For the first question, check the help for hist on mathworks homepage
[nelements,centers] = hist(data,nbins);
You do not select the bin size, but the number of bins. nelements gives the elements per bin and center is all the bin centers. So to say, it would be the same to call
hist(data,nbins);
as
[nelements,centers] = hist(data,nbins);
plot(centers,nelements);
except that the representation is different (line or pile). To normalize, simply divide nelements with sum(nelements)
For c, here i.i.d. variables it actually is a difference if the variables are real or complex. However for real variables the central limit theorem in short tells you that for a large number of samples the distribution will limit the normal distribution. So if the samples are real, you simply asssumes a normal distribution, calculates the mean and variance and plots this as a normal distribution. If the variables are complex, then each of the variables will be normally distributed which means that you will have a rayleigh distribution instead.

Mathworks is deprecating hist that is being replaced with histogram.
more details in this link
You are not applying the PDF function as expected, the expression Y doesn't work
For instance Y does not have the right X-axis start stop points. And you are using x as input to Y while x already used as pivot inside the double for loop.
When I ran your code Y generates a single value, it is not a vector but just a scalar.
This
bar(x,f/sum(f));
bringing down all input values with sum(f) division? no need.
On attempting to overlap the ideal probability density function, often one has to do additional scaling, to have both real and ideal visually overlapped.
MATLAB can do the scaling for us, and no need to modify input data /sum(f).
With a dual plot using yyaxis
You also mixed variance and standard deviation.
Instead try something like this
y2=1 / sqrt(2*pi*var1)*exp(-(x2-m1).^2 / (2*var1))

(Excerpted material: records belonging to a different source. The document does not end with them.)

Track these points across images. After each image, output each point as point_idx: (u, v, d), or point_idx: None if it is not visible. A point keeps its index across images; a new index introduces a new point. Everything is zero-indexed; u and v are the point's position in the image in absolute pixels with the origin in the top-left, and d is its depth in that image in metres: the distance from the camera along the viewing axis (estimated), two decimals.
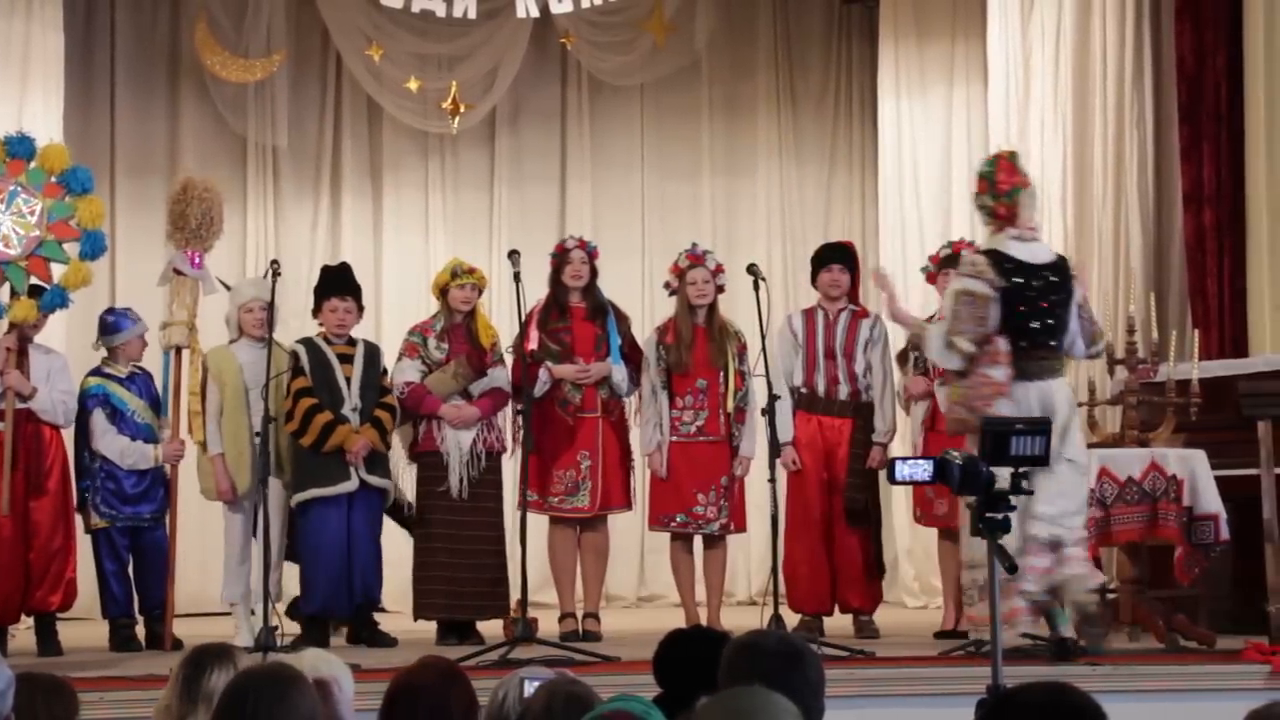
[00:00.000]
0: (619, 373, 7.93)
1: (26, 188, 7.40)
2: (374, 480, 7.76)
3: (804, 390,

ok, the following solves your question(s)
codehere
clear all;
close all;
clc
p=0.3; % thresholds
q=0.2;
s=0.5;
n_step=100;
max_cnt=10000;
n_bin=30; % histogram amount bins
xf=zeros(1,max_cnt);
for cnt=1:max_cnt % runs loop
x=0;
for i = 1:n_step % steps loop
t_rand1 = rand(1, 1);
if t_rand1 <=p
x=x-1;
elseif t_rand1<=(p+q)
x=x-2;
else
x=x+1;
end
end
xf(cnt) = x;
end
% [f,x]=hist(xf,n_bin);
hf1=figure(1)
ax1=gca
yyaxis left
hp1=histogram(xf,n_bin);
% bar(x,f/sum(f));
grid on
xlabel('xf')
ylabel('frequency')
m1 = mean(xf)
var1 = var(xf)
s1=var1^.5 % sigma
%applying central limit theorem %finding the mean
n_x2=1e3 % just enough points
min_x2=min(hp1.BinEdges)
max_x2=max(hp1.BinEdges)
% quite same as
min_x2=hp1.BinLimits(1)
max_x2=hp1.BinLimits(2)
x2=linspace(min_x2,max_x2,n_x2)
y2=1/sqrt(2*pi*var1)*exp(-(x2-m1).^2/(2*var1));
% hold(ax1,'on')
yyaxis right
plot(ax1,x2,y2,'r','LineWidth',2)
.
.
.
note I have not used these lines
% Xp=-1; Xq=-2; Xs=1; mu=Xp.*p+Xq.*q+Xs.*s;
% muN=n_step.*mu;
%
% sigma=(Xp).^2.*p+(Xq).^2.*q+(Xs).^2.s; % variance
% sigmaN=n_step.(sigma-(mu).^2);
People ususally call sigma to variance^.5
This supplied script is a good start point to now take it to wherever you need it to go.